As Taipei City’s Cultural Affairs Bureau meets this morning to review whether the Nangang Bottle Cap Factory should be named a historic site, a group of volunteers said they would hold a campaign outside the meeting to show their support for protecting the old factory and the many trees around it.
The buildings housing the factory were first built by a softwood lumber company during the Japanese colonial era to manufacture tinplate bottle caps. After 1945, it was bought by Taiwan Tobacco and Liquor Corp, before it was finally shut down in 2004.
After being abandoned for several years, the city’s Urban Development Bureau in 2010 initiated an Urban Regeneration Station project, turning the factory and its grounds into a public space for the creative industry and allowing TV commercials, movies and other programs to be shot at the factory.

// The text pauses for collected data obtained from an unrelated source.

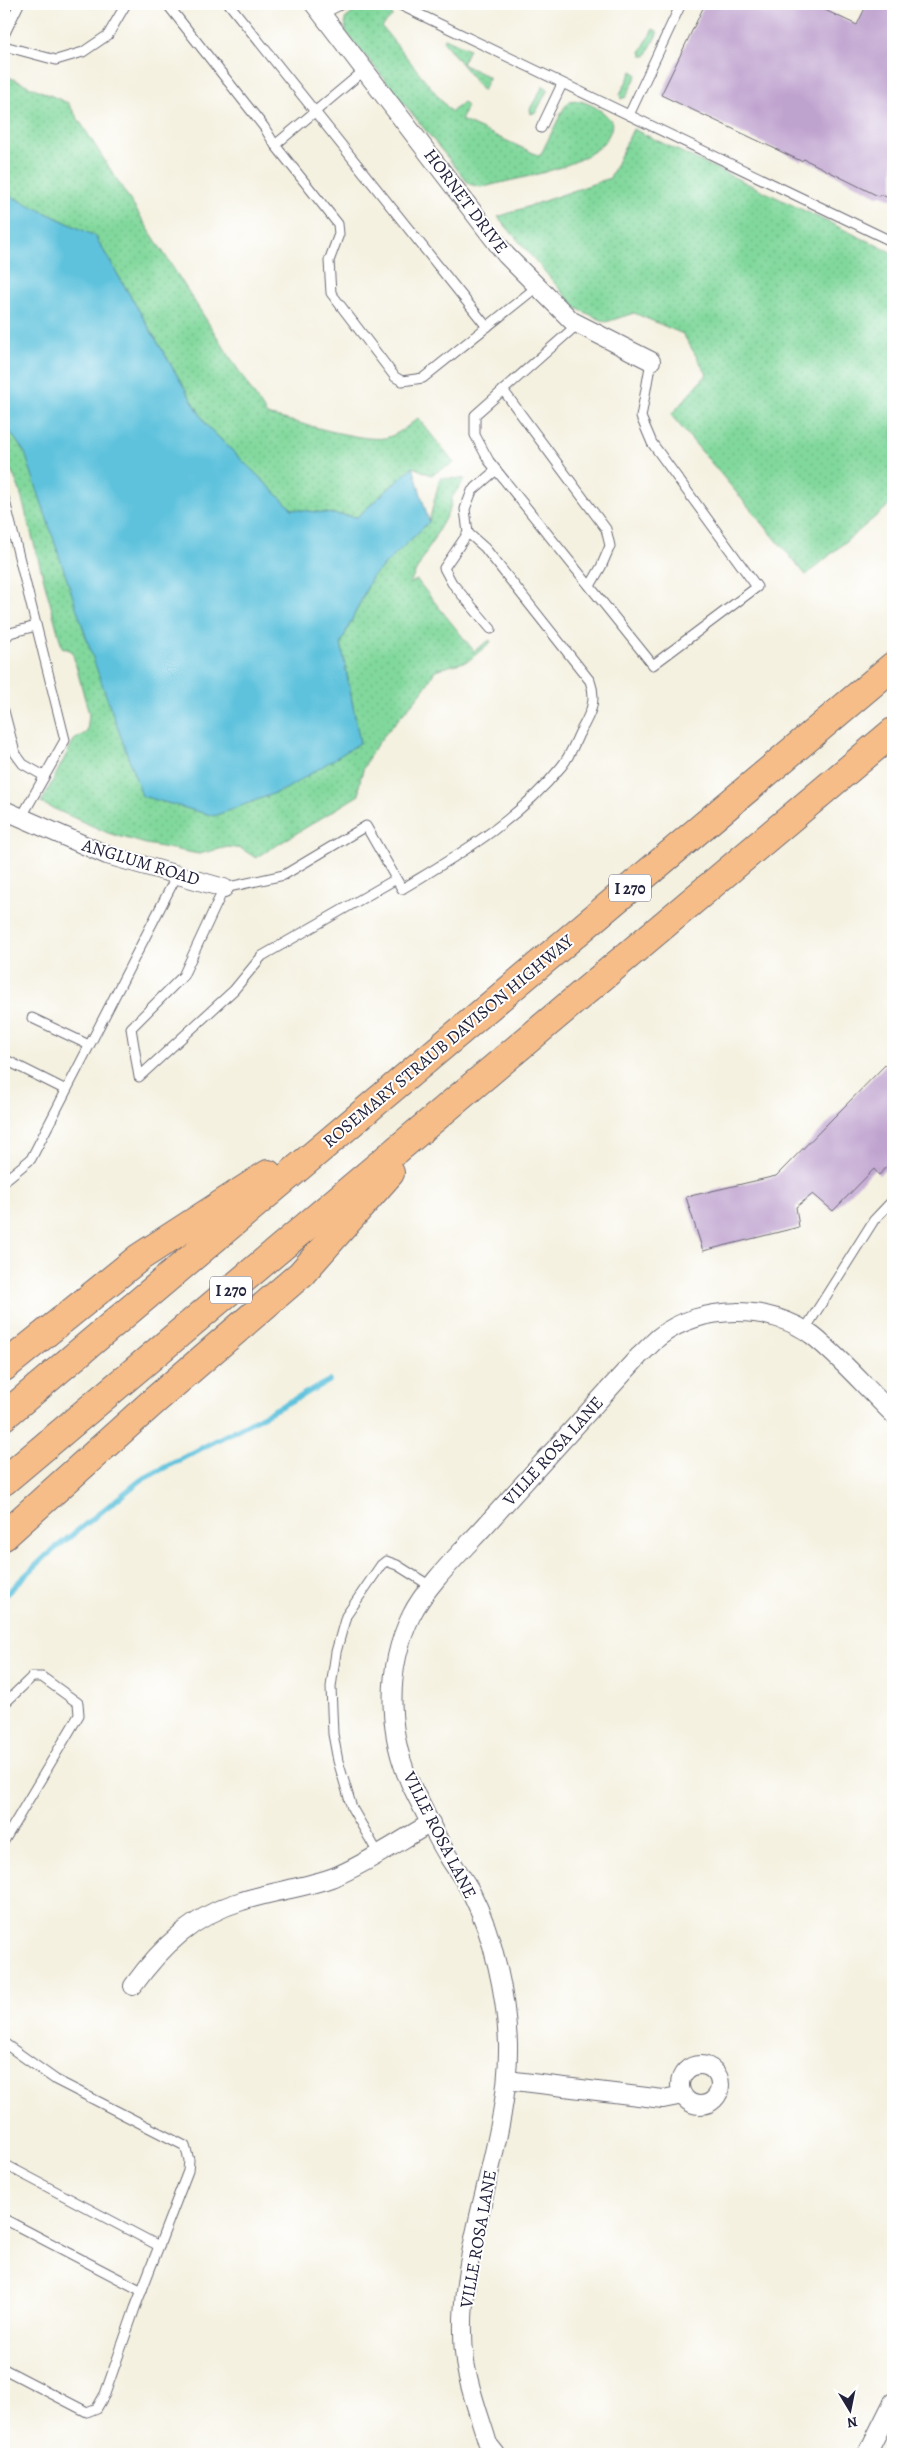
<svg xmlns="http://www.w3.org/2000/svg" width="897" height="2458" viewBox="0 0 897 2458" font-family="Alegreya,serif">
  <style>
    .grass { fill: url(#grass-dots); stroke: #527d6c }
    .water { fill: #5fc2dd; stroke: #40728c }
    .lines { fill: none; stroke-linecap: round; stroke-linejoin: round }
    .stream { stroke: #5fc2dd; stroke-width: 5.5 }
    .building { fill: #bfa3cf }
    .service-casing { stroke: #6c6a75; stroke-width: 11 }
    .minor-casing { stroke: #6c6a75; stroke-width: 20 }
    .motorway-casing { stroke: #6c6a75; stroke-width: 30 }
    .service { stroke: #fff; stroke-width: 9 }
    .minor { stroke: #fff; stroke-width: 18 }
    .motorway { stroke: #f7bd88; stroke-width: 28 }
    .labels { text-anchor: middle; stroke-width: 4; stroke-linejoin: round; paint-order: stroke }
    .shield { fill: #fff; stroke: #646476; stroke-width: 1 }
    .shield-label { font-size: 16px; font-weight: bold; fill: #22223b }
    .street-label { font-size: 18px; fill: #22223b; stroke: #fff }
  </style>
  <defs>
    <pattern id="grass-dots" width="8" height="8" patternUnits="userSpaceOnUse" patternTransform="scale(1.25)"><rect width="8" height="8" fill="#81d89c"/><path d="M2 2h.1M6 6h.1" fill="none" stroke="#6fb987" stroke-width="1.8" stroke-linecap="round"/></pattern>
  </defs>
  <rect width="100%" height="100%" fill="#fff"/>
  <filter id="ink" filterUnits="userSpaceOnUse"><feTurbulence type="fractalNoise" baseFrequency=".02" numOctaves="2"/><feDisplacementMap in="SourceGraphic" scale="10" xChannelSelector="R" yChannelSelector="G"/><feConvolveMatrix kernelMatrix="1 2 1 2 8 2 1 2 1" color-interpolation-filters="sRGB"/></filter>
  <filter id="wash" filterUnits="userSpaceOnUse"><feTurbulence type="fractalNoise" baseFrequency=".0096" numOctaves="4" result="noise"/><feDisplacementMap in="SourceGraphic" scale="20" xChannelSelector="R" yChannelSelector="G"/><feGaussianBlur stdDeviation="1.12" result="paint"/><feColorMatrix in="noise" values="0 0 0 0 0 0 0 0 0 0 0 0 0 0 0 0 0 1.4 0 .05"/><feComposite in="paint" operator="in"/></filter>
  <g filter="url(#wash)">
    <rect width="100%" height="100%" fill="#f4f1e0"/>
    <!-- grass -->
    <g class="grass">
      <path d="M364,4H372L392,12V17L382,27L451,112L463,102L467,106L461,120L540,156L564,108L570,101C581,97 608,112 612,123C610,165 520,177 488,186L480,187L469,184L346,32L345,19Z"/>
      <path d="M653,29L657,31V34L646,56H642L641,51Z"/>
      <path d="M445,38L469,49L462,64L489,77L483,91L443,41Z"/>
      <path d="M632,71L637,74L636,77L626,97L621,99L620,94Z"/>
      <path d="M4,75L68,103L267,415C295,421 360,442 385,438C398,435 408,426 418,418L454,463L431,475L413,467L357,517L292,509L207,426L95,236L4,193Z"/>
      <path d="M543,86L547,88V91L536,112L531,114L530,109Z"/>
      <path d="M633,129L893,253V502L806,575L671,415L707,374L683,334L634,313L606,322L576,308L498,217L610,178Z"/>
      <path d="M4,423L25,453L360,743L341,643L372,577L429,522L440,478L465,479L452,497L450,509L409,584L417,580L474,651L490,640L491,642L468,661L435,670C416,713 357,744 359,795L256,858L242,849L228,847L199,854L146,844L108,833L41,803L74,740L87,732L89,714L72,651L62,647L19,488L11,470L4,463Z"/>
    </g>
    <!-- water -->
    <path class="water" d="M4,193L95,236L207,426L292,509L357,517L413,467L429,522L372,577L341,643L360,743L286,789L214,816L142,796L96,667L25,453L4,423Z"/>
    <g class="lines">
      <!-- stream -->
      <path class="stream" d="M4,1596L47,1555L141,1480L329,1381"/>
    </g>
    <g id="blocks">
      <!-- building -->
      <g class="building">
        <path d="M705,4H812L857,25L867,4H893V200L882,195L878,196L804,159L801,161L661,95Z"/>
        <path d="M893,1057V1160L879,1175L874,1169L833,1211L813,1194L796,1207L799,1227L703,1251L686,1197L776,1176Z"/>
      </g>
    </g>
  </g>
  <g filter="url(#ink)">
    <use href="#blocks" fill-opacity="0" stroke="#6c6a75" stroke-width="1"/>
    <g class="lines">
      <!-- service casing -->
      <g class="service-casing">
        <g id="service">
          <path d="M167,4L264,127L275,145"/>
          <path d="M229,4L487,327"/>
          <path d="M398,4L893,242"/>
          <path d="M323,14L342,4"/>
          <path d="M4,35L19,4"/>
          <path d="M4,46L56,60L83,52L108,35L126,4"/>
          <path d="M366,69L275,145L338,224L339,234L329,261L331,293L395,377L402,381L423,378L538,286"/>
          <path d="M629,115L681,4"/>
          <path d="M541,128L562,84"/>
          <path d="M578,324L475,415V435L489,461L653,665L757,587L652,443L641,417L651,361"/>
          <path d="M503,390L606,529L610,546L601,567L590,586"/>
          <path d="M4,497L65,740L21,818"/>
          <path d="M491,629L452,583L444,568L468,533L465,509L472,491L496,470"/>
          <path d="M4,640L10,633L36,626"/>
          <path d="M4,711L15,753L23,764L44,776"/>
          <path d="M396,879L262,956L234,990L139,1077L131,1028L183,976L224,888L284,875L366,826L402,889C461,853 516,822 561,767C569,758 574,745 579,734C589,716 598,702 590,681L485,548L468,533"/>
          <path d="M32,1018L89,1045"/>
          <path d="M4,1059L66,1090"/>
          <path d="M4,1181L31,1159L177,875"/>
          <path d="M804,1331L874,1220L893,1200"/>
          <path d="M4,1704L32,1677H42L78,1703L79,1715L4,1841"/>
          <path d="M378,1853L352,1808L338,1761L333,1734L331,1687L336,1652L346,1616L381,1565L386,1561L397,1565L432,1587"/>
          <path d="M4,2043L56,2080L185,2146L189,2160L188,2171L135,2308L105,2394L97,2408L87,2412L4,2369"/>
          <path d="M4,2164L159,2246"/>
          <path d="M4,2219L142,2291"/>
        </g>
      </g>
      <!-- minor casing -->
      <g class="minor-casing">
        <g id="minor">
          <path d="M314,4L506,255L572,321L651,361"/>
          <path d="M4,810L107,855L224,888"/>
          <path d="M133,1986C161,1947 194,1915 242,1901C273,1891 304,1888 334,1877C368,1863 399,1841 431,1823"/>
          <circle cx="700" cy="2085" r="20"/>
          <path d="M507,2080L663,2099L683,2095"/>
          <path d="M496,2454L488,2444C480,2417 469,2389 465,2362C451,2256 510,2150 508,2044C506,1994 494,1937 471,1892C464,1879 455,1868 448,1856C436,1837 427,1816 417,1797C387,1742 384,1672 411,1616C425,1587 462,1551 484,1527C536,1470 588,1413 639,1356C646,1350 652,1343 659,1337C700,1304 772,1304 813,1336C842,1359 867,1389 893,1414"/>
          <path d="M867,2454L893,2402"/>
        </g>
      </g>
      <!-- motorway casing -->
      <g class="motorway-casing">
        <g id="motorway">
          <path d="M4,1367L140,1257L268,1174"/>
          <path d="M4,1416L893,666"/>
          <path d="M4,1481L893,732"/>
          <path d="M4,1536L154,1401L301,1274L390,1173"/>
        </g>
      </g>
      <!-- service -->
      <use href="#service" class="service"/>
      <!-- minor -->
      <use href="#minor" class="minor"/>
      <!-- motorway -->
      <use href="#motorway" class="motorway"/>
    </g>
  </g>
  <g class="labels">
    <!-- shield labels -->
    <g class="shield">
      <rect x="609" y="874.5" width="42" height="27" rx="4"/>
      <rect x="210" y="1276.5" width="42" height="27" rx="4"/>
    </g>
    <g class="shield-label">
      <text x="630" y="894">I 270</text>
      <text x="231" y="1296">I 270</text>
    </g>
    <!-- street labels -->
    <g class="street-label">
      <text transform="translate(466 201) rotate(53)" y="6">HORNET DRIVE</text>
      <text transform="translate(141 862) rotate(17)" y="6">ANGLUM ROAD</text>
      <text transform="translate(448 1041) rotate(-40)" y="6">ROSEMARY STRAUB DAVISON HIGHWAY</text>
      <text transform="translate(553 1451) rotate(-48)" y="6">VILLE ROSA LANE</text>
      <text transform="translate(440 1835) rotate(63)" y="6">VILLE ROSA LANE</text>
      <text transform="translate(478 2239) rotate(-80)" y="6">VILLE ROSA LANE</text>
    </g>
  </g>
  <!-- margin -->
  <rect width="897" height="2458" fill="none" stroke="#fff" stroke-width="20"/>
  <!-- north arrow -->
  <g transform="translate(850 2410) rotate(170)" stroke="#ffffff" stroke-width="4" paint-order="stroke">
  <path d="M0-4L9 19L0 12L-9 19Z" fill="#22223b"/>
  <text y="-8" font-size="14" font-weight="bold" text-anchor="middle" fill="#22223b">N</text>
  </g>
</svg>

The city’s Land Administration Bureau announced in May that the factory would be torn down in August, leading people to form a volunteer group to prevent the factory from being destroyed.
With the demolition unfinished and efforts being made by various groups to preserve the old factory, the Cultural Affairs Bureau designated the area an interim historic site.
However, the volunteers’ group said that if bureau fails to designate it as a permanent historic site, the factory will once again face being torn down.
“The buildings in the factory were constructed at different times, showcasing Taiwan’s architectural history,” the group said, adding that warehouses with cypress roofs, factory buildings with skylights, different rooms for the various daily living needs of workers, a fort and three air-raid shelters used during World War II and many unique buildings can all be seen on the site, so it is worth preserving it as a historic site.
A total of 116 films have been shot in the factory area so far and the factory also displays precious graffiti and installation art pieces created by many artists from around the world, so it attracts people who are interested in art and photography, the group said.
Moreover, it said there are more than 300 trees of at least 40 species growing on the site, so designating the factory as a historical site can also benefit the public by providing a much-needed green space in Taipei.